LONDON.- Sotheby’s forthcoming London Impressionist & Modern Art Evening Sale on 3 February 2015 will feature an exceptional painting of a Dutch landscape by Claude Monet – appearing on the market for the first time in a quarter of a century. The museum-quality work has been internationally exhibited at institutions such as the Museum of Modern Art, New York, and provides the perfect embodiment of the evolution of Impressionism.

L’Embarcadère was painted by Monet in Zaandam in Holland, where the artist lived with his family for four months over the summer of 1871. He produced a series of 25 pictures that explored several areas surrounding Zaandam, focussing his attention upon the architectural motifs of the Dutch landscape, canals, mills, and boats. Within a strong compositional framework and in a boldly inventive style, Monet’s use of colour and the areas of lively brushwork represent his attempts to evoke the atmosphere of the scene, and he includes subtle, but evocative, signifiers of the weather in the full sails of the river-boats, glistening yellow painted houses and the cool relief of the shaded river-bank.

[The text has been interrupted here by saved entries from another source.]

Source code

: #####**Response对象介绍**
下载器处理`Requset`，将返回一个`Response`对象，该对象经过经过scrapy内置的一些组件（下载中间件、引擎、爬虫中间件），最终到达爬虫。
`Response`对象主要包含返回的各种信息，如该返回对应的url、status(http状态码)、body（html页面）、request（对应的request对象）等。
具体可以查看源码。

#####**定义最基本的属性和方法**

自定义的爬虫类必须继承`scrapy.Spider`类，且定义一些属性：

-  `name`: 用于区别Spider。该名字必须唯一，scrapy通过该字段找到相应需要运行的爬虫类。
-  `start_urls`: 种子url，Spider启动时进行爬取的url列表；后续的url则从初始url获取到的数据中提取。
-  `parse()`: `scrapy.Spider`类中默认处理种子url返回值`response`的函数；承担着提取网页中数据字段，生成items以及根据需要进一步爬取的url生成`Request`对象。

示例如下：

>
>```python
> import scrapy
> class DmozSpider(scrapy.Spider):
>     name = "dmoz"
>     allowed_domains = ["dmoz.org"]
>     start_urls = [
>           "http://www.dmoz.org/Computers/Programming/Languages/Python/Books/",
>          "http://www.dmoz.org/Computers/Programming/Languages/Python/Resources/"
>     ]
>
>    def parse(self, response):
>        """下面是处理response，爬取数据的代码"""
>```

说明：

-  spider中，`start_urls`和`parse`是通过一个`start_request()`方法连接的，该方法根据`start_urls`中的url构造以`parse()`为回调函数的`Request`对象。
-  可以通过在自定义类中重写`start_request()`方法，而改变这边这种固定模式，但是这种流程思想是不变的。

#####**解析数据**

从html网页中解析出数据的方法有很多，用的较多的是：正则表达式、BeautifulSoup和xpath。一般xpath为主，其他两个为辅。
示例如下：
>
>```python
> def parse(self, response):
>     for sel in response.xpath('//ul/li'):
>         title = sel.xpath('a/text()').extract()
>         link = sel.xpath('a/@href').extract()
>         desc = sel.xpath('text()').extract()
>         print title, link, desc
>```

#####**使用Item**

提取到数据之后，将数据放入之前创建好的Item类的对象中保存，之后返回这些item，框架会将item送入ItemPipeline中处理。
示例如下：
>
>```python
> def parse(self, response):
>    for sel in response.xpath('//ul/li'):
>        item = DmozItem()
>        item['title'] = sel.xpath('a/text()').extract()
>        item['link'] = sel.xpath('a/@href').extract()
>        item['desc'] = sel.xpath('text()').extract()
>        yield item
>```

Indeed, Monet wrote to his friend Camille Pissarro on the 2 June: ‘Zaandam is particularly remarkable and there is enough to paint there for a lifetime’. Discussing Monet’s achievements in Holland, art historian Ronald Pickvance wrote: ‘Monet captures the Dutchness, not merely externally…but also the delicate enveloping light and atmosphere, subtly different from the Ile de France. The superb manner in which he registers the immense and often changing Dutch skies is sufficient proof of this’.

During the early years of the 1870s Monet’s style underwent a transformation. The Franco-Prussian war forced the artist and his young family to seek safety in England where he found the companionship of other artists, such as Pissarro and Daubigny. Whilst in London, Monet spent a great deal of time exploring the galleries, especially those containing works by the great English landscape painters Constable and Turner. However, whilst traditional landscape painting held a certain allure for Monet at this time other more exotic influences gathered attention. The artist and his contemporaries were fascinated by contemporary Japanese art which profoundly affected their own. The present work possesses a strong compositional rhythm and panoramic depth which parallels that of the complex asymmetry evident in Japanese woodcuts.

However, the evolution of Impressionism is also manifest in L’embarcadère. The artist’s use of colour and the areas of lively brushwork represent his gradual development of ideas and attempts to evoke the atmosphere of the scene. Moreover, Monet’s successful integration of figures into the composition is a feat rarely accomplished by the Impressionist painters.